Instructions for the task: The required output is the lines below from the line containing "middle pip: (372, 313)" to the line containing "pinky pip: (662, 265)", inclusive, retyped exactly. No other lines belong in it.

Entries provided:
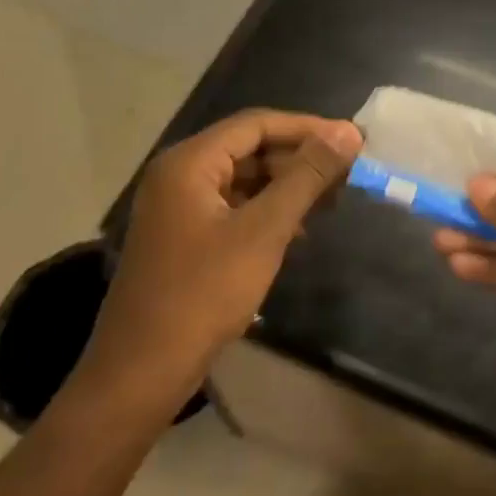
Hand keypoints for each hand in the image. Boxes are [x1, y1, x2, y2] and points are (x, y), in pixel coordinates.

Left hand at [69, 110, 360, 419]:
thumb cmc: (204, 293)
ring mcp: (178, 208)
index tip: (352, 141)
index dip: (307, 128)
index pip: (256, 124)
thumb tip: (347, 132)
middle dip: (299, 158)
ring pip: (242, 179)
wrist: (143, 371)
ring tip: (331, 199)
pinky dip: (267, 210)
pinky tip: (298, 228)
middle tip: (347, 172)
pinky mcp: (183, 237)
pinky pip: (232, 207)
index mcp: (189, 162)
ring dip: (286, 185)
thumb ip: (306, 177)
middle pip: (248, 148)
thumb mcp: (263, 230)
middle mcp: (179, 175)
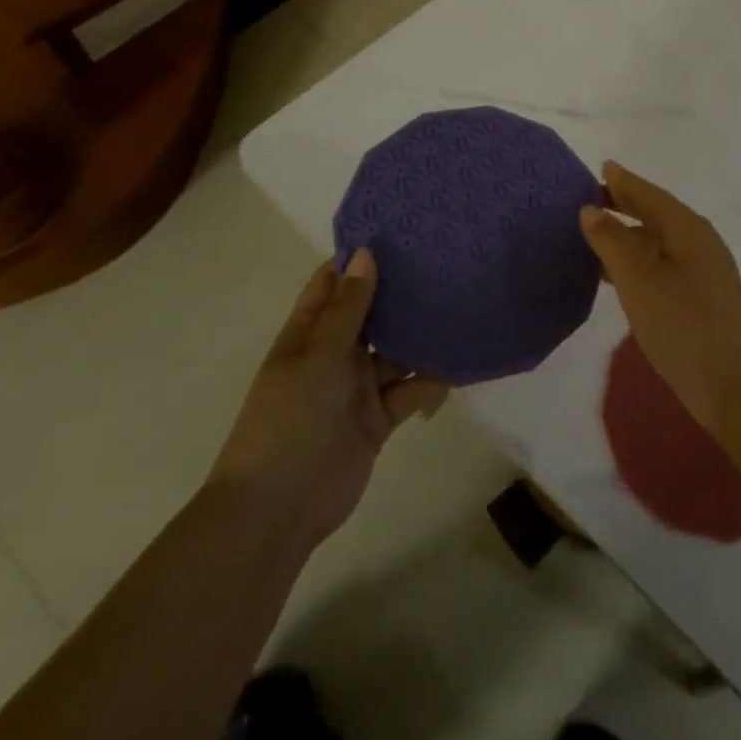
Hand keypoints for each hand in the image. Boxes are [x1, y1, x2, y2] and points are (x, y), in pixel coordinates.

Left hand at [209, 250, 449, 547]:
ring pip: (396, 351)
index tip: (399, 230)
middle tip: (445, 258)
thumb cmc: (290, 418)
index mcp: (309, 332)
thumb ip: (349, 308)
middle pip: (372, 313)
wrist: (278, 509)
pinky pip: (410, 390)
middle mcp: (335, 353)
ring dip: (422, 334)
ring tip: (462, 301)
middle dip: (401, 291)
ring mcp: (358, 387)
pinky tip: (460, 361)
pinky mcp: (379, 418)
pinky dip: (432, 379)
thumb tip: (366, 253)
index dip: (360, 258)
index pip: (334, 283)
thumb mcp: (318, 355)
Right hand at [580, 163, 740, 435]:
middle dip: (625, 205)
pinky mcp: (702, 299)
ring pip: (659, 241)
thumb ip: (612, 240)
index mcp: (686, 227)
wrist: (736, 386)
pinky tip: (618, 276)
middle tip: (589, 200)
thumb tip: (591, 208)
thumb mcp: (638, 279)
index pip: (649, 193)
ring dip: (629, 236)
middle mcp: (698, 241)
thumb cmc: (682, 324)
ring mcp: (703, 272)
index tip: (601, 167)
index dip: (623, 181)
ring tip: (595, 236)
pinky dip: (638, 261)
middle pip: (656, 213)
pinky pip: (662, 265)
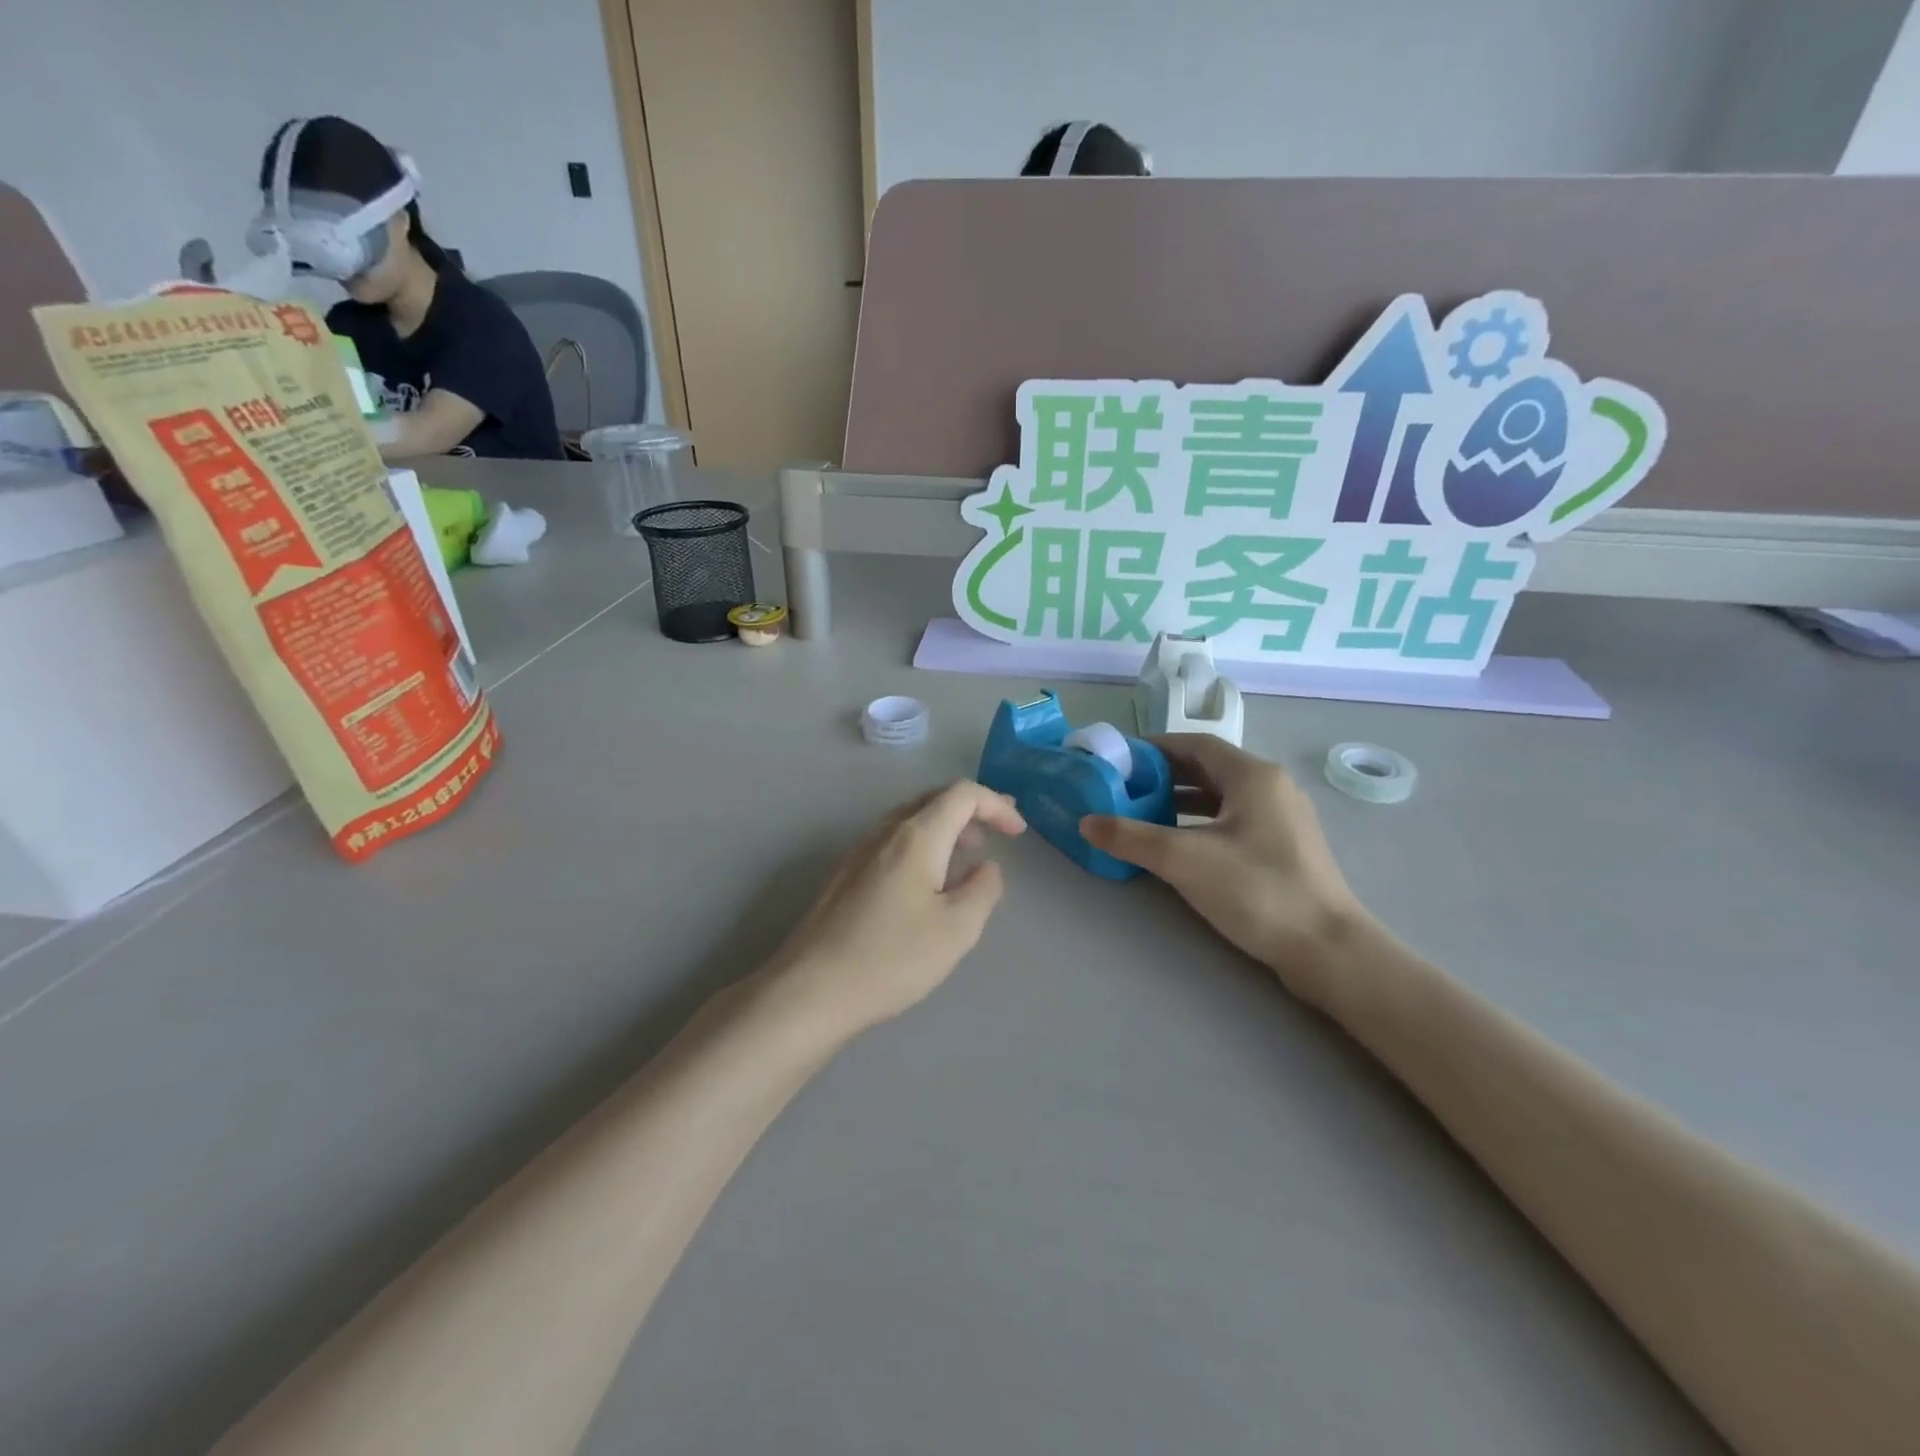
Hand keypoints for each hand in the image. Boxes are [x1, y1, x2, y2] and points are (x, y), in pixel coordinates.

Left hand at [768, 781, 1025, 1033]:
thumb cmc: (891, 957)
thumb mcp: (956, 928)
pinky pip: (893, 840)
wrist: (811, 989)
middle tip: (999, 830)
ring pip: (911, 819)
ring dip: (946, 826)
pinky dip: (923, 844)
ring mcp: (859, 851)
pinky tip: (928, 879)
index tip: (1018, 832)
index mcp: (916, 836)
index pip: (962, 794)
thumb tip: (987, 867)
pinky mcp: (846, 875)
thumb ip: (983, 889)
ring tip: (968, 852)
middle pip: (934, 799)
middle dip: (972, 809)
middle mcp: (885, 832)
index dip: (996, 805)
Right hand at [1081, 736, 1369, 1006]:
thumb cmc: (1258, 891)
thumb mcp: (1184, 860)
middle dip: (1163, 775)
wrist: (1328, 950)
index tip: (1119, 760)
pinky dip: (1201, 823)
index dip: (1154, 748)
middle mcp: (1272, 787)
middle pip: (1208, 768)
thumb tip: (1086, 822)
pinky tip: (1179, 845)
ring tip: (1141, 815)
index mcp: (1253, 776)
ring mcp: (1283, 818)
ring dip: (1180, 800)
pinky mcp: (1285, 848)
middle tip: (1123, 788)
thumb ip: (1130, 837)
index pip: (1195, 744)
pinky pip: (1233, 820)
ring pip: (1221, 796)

---

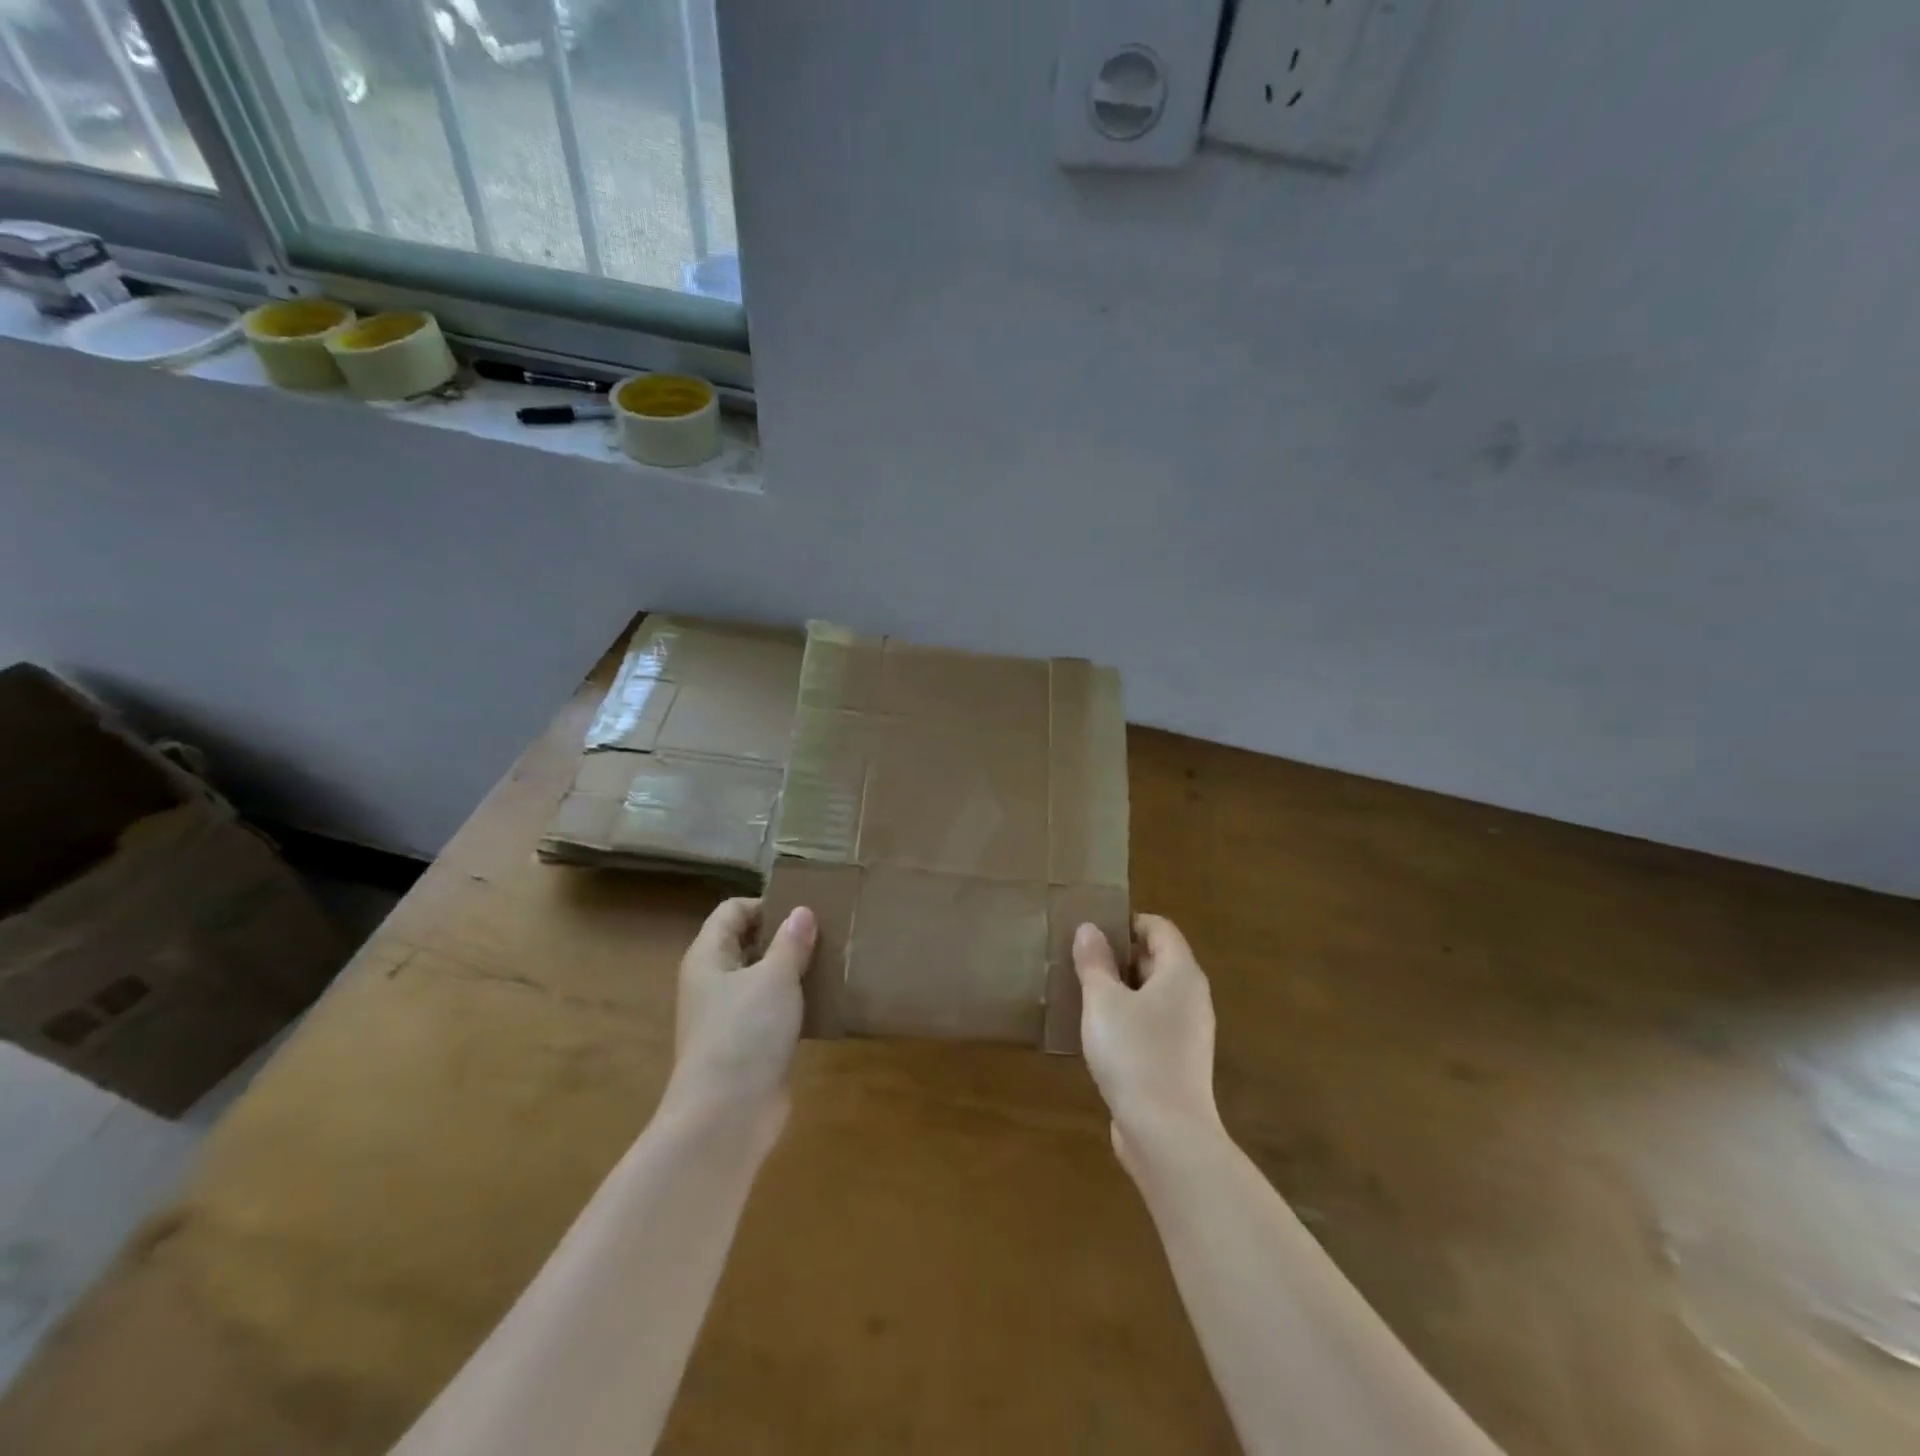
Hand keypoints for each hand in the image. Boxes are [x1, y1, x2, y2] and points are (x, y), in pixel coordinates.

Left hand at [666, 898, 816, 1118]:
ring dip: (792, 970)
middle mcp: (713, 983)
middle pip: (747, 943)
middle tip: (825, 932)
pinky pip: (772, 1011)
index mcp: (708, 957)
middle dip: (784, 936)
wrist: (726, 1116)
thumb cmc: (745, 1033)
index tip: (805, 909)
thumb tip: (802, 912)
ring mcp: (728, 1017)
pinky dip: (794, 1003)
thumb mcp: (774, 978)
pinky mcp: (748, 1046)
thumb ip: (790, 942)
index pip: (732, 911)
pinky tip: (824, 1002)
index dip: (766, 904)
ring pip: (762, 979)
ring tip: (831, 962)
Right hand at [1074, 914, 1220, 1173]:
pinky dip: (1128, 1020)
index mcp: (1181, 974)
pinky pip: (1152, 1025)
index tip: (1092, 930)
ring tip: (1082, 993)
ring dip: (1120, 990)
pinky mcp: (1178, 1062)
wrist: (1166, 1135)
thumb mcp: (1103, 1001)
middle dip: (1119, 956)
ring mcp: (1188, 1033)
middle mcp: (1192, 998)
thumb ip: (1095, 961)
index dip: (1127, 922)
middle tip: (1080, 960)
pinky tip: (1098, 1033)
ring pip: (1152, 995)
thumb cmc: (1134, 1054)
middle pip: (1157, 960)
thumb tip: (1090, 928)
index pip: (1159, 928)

--

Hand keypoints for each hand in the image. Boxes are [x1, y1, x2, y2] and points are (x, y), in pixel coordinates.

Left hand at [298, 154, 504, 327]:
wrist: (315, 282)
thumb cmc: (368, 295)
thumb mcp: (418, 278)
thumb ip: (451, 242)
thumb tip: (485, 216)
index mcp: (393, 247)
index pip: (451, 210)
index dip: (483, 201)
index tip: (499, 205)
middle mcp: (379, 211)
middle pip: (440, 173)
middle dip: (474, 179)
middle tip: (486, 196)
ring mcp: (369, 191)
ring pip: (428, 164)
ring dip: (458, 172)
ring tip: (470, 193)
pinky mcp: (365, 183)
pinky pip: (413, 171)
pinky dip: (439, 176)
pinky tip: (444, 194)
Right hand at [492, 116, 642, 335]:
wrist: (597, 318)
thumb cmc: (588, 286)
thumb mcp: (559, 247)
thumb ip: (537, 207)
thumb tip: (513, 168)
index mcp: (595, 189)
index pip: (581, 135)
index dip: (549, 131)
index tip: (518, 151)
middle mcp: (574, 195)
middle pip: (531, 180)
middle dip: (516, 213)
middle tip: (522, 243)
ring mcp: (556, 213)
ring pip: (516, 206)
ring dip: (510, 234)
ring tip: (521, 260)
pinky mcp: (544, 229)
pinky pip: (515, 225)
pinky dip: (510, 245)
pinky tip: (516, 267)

Solution:
middle pip: (372, 313)
wrist: (278, 509)
pinky pip: (410, 390)
middle mcp: (335, 353)
ring dip: (422, 334)
ring tip: (462, 301)
middle dip: (401, 291)
ring mcp: (358, 387)
pinky tip: (460, 361)
pinky mcp: (379, 418)
pinky dip: (432, 379)
thumb tip: (366, 253)
index dip: (360, 258)
index pip: (334, 283)
thumb mcp: (318, 355)
Right hand at [580, 163, 740, 435]:
middle dip: (625, 205)
pinky mcp: (702, 299)
ring pip: (659, 241)
thumb ip: (612, 240)
index mcp: (686, 227)
wrist: (736, 386)
pinky tip: (618, 276)
middle tip: (589, 200)
thumb tip: (591, 208)
thumb mcp: (638, 279)
index pip: (649, 193)
ring dip: (629, 236)
middle mcp: (698, 241)
thumb cmc: (682, 324)
ring mcp: (703, 272)
index tip: (601, 167)
index dip: (623, 181)
ring tip: (595, 236)
pinky dip: (638, 261)
middle pip: (656, 213)
pinky pip: (662, 265)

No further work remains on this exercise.